We zitten in de stad. Letterlijk. Na de boodschappen verzoekt een vrijstaande terrastafel ons om te gaan zitten. We luisteren graag, want de hoge tafel met twee taboeretten is de enige die nog vrij is. De eerste lentezon heeft flink wat mensen gelokt. Als bijen naar een honingpot. Na het brengen van de consumpties, rekenen we meteen af bij de ober. Hij wil de prijs van de twee drankjes optellen, maar geraakt er niet meteen uit. De eerste zon wellicht en de drukte die het met zich meebrengt. Even later komt hij met de rekening. We moeten 5 euro en 60 cent betalen en de vriendelijke man denkt zichtbaar na over wat hij moet teruggeven van het briefje van 10. “Optellen”, wil ik helpen. “40 cent erbij is zes en vier euro erbij is tien euro.” Meestal gevolgd door een ‘geweest’, waarna het briefje in een dikke portefeuille en vervolgens in de schort van de ober verdwijnt.

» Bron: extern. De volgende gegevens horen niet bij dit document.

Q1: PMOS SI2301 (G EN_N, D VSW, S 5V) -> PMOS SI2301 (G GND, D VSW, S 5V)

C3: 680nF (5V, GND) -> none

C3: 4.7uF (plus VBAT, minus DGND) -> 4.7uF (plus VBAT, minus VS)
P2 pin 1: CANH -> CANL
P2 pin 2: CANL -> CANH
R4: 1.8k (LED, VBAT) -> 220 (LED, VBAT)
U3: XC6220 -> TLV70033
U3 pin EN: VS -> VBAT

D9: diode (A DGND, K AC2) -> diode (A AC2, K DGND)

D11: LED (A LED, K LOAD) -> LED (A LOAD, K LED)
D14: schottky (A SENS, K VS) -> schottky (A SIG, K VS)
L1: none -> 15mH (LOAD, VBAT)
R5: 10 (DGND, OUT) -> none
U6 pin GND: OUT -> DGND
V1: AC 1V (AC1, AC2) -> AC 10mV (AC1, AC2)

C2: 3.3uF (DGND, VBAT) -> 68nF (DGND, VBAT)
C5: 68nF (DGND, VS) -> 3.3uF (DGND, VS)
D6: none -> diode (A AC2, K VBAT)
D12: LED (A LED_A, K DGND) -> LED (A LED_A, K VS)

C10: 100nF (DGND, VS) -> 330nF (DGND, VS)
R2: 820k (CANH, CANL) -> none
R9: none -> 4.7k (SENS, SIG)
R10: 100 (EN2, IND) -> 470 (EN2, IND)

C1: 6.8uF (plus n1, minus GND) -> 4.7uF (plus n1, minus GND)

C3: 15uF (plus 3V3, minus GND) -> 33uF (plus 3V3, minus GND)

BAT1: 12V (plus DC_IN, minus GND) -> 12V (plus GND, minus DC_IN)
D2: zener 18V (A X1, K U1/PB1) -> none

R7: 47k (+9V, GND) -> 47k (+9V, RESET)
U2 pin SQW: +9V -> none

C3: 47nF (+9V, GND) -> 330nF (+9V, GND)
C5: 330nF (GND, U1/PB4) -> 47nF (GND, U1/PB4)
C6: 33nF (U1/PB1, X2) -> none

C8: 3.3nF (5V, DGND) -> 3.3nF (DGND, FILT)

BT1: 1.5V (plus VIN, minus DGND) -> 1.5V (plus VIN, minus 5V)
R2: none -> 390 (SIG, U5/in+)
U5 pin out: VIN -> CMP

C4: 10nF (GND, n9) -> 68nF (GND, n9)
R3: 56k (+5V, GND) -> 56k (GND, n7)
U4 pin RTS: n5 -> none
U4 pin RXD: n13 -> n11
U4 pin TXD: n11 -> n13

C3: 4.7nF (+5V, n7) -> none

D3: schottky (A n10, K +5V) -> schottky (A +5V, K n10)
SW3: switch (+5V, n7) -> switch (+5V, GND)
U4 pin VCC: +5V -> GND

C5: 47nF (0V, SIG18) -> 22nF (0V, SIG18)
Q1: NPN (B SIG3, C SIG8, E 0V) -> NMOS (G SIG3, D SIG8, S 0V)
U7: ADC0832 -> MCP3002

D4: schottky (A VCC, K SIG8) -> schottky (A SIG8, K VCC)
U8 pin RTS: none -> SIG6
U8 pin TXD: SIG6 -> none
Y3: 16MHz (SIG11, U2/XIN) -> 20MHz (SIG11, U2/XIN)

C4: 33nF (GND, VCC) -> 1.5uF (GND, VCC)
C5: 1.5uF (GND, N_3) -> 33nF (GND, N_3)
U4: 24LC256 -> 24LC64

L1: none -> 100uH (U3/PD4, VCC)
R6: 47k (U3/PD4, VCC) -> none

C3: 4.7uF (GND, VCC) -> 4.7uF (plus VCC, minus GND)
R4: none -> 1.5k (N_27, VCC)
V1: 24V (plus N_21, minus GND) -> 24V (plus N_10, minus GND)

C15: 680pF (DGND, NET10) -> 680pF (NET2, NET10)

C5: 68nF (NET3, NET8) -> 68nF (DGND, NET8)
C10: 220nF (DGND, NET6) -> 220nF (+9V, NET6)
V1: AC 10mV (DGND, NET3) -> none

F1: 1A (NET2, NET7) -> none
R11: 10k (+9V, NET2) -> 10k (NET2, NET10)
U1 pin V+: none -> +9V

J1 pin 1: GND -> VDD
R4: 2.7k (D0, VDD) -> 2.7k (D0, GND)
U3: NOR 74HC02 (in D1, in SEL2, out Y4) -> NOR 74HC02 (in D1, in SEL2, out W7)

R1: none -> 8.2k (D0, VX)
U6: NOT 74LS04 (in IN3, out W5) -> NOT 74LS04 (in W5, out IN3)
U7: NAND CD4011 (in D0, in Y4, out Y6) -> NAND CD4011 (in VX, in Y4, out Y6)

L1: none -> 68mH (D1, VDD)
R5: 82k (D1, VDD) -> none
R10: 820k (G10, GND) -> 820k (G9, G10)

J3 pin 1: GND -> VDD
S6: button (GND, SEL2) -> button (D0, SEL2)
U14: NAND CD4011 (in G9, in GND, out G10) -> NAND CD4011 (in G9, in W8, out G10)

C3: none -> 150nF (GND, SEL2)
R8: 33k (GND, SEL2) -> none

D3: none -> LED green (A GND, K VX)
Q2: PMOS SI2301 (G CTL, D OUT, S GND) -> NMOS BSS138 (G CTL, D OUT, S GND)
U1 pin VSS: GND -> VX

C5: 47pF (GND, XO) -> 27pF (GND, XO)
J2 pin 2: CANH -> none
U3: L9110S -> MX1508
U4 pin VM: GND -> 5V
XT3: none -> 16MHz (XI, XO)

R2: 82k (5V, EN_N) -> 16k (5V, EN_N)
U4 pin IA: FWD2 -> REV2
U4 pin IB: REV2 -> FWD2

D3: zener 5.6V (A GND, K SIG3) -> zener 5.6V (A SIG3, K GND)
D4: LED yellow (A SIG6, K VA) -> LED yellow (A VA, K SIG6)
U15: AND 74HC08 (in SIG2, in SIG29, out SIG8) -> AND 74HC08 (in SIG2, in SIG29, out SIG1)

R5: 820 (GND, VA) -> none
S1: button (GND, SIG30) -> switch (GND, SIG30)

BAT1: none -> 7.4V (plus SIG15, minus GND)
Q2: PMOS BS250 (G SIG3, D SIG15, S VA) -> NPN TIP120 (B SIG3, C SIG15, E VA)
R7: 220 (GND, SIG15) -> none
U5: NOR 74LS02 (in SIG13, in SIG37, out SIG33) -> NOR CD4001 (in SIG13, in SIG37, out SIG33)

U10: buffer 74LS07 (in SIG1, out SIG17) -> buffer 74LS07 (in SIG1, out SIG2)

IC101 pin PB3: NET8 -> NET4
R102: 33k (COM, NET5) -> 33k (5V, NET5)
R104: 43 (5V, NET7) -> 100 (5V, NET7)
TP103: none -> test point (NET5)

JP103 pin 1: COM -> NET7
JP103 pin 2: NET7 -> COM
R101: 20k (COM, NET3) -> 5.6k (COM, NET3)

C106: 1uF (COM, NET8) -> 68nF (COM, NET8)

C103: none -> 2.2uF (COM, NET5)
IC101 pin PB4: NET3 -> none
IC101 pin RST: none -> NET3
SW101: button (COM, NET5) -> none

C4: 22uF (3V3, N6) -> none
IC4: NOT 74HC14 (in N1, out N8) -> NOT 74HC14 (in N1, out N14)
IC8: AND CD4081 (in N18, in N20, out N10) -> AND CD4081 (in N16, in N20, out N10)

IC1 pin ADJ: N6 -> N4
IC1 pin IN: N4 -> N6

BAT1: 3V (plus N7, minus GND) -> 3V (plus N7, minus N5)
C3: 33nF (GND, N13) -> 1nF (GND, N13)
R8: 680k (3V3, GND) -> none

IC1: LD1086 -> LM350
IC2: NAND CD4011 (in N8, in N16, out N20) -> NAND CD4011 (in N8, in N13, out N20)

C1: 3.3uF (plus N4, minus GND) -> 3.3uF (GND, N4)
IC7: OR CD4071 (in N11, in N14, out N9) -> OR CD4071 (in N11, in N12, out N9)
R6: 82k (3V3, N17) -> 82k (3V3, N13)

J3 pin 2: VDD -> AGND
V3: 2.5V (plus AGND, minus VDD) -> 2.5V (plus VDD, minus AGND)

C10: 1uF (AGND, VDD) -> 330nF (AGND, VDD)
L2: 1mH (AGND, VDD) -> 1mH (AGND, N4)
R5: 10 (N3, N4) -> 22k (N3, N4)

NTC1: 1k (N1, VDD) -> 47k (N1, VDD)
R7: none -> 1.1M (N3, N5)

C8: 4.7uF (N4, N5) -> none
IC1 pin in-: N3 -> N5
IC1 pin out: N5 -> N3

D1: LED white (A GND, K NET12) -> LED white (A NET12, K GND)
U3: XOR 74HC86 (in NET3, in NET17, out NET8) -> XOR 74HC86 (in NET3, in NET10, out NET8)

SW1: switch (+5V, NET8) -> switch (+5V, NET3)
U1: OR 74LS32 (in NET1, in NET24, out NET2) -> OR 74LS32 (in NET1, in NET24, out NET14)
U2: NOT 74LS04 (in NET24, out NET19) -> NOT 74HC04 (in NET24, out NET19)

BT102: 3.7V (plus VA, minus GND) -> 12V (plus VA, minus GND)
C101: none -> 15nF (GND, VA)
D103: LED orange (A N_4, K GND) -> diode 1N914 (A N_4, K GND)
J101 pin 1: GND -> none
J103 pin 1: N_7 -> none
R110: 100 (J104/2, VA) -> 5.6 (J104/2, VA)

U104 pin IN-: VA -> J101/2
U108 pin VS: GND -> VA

De lentezon duikt ondertussen achter een gebouw. Maar de ervaren terraszitters weten nog een zonnige plek. Tafels en stoelen verschuiven tegelijkertijd. Het lijkt wel een ballet. Als de zon zich even later definitief dreigt te verschuilen, zijn we de enigen met nog een streepje zon. Dankzij onze barkrukken. Ik zie meteen enkele jaloerse blikken. We wenken naar de ober. Om het hem niet nodeloos ingewikkeld te maken, bestellen we hetzelfde. De vorige rekening ligt nog op tafel.
Achter ons zit een man de krant te lezen. Als hij plots vrij luid gaapt, kijk ik om. “Dat zal de eerste lentezon zijn”, zegt hij. “Ze zeggen dat je daar moe van wordt.” Ik knik bevestigend en wil vragen of hij dat in de krant gelezen heeft, maar ik geniet nog even van de ondergaande zon. Nog goed twee minuten denk ik. We kunnen al aftellen.